Job item -> Return exactly the lines of the records below, starting at the line that contains "30*31*11 см" and ending at the line that contains "अर्ज प्रक्रिया येथे पहा! Mofat bhandi set", with both of those lines kept.
════════
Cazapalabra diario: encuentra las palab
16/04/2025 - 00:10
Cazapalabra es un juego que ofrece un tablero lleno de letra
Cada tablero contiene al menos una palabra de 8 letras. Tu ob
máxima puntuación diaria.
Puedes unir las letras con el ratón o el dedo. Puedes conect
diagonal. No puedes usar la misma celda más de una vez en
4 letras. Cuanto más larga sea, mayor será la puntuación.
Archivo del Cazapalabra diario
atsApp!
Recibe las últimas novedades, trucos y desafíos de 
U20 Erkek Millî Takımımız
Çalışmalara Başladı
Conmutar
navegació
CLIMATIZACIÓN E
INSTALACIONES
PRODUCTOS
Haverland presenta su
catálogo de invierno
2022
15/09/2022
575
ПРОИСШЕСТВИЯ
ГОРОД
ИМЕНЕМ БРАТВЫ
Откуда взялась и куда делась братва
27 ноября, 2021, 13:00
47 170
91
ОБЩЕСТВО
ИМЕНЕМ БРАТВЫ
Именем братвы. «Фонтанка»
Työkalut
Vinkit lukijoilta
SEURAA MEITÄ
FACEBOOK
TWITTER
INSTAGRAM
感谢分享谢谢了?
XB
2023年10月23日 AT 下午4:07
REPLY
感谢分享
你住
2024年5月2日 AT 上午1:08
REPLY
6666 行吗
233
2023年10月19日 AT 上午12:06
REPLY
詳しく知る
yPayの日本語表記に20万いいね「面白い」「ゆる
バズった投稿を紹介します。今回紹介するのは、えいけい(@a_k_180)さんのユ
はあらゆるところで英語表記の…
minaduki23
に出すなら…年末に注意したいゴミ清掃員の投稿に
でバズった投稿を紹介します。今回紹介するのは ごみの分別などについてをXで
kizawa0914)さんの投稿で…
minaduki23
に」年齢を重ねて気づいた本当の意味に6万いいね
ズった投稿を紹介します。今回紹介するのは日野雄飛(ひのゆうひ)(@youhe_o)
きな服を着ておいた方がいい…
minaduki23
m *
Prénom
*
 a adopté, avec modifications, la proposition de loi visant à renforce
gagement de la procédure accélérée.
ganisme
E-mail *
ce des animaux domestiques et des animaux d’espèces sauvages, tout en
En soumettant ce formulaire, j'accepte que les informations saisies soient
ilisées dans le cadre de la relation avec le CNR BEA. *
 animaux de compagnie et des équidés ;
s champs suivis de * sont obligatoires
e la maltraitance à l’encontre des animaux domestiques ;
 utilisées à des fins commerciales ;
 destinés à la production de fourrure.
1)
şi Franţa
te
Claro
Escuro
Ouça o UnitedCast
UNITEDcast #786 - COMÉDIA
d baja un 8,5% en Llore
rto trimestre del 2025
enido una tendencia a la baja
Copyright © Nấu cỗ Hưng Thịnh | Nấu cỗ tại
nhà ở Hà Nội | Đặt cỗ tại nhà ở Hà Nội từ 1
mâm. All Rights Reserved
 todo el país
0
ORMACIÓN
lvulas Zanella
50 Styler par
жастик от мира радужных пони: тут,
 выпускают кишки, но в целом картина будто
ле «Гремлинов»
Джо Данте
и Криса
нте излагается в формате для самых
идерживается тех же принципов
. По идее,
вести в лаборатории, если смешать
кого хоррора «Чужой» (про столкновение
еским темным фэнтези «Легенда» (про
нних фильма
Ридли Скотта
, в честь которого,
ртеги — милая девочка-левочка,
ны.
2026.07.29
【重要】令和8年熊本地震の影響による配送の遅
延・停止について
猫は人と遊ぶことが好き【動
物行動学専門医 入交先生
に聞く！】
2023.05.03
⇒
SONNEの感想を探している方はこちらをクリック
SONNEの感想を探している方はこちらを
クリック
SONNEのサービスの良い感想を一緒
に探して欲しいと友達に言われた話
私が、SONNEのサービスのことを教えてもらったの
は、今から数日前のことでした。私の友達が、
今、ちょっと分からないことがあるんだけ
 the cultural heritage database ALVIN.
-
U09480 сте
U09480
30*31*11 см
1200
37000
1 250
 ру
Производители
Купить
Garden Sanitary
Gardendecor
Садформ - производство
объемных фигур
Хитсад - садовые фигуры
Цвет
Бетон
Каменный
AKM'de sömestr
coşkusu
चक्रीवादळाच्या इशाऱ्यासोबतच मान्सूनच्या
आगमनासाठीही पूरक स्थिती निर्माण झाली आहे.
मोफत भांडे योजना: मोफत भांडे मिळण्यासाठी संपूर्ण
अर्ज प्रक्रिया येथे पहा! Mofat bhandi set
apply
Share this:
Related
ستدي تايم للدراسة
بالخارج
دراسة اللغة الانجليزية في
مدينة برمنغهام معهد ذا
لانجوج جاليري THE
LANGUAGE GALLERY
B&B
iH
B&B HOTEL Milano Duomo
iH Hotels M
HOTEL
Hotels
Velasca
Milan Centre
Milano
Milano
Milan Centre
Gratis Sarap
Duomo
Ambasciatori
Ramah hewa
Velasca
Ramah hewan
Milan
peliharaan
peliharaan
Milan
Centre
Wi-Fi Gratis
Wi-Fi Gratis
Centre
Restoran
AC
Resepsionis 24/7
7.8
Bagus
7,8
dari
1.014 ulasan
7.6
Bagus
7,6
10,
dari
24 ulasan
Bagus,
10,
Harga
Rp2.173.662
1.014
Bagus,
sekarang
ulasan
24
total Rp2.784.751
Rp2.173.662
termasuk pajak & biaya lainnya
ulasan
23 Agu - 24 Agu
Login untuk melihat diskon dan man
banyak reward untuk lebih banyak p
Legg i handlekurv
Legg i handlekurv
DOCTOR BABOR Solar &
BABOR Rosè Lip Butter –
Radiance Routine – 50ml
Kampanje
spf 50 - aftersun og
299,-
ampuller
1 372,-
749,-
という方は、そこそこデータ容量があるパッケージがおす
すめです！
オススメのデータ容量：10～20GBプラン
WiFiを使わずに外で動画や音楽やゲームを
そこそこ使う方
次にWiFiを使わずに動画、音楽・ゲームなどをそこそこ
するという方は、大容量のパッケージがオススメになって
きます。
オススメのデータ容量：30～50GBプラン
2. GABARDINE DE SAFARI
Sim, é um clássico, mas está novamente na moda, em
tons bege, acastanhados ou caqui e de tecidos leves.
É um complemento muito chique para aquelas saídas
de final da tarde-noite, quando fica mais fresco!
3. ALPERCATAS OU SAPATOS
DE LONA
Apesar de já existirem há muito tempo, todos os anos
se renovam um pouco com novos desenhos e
════════
Your response ->
30*31*11 см
1200
37000
1 250
 ру
Производители
Купить
Garden Sanitary
Gardendecor
Садформ - производство
объемных фигур
Хитсад - садовые фигуры
Цвет
Бетон
Каменный
AKM'de sömestr
coşkusu
चक्रीवादळाच्या इशाऱ्यासोबतच मान्सूनच्या
आगमनासाठीही पूरक स्थिती निर्माण झाली आहे.
मोफत भांडे योजना: मोफत भांडे मिळण्यासाठी संपूर्ण
अर्ज प्रक्रिया येथे पहा! Mofat bhandi set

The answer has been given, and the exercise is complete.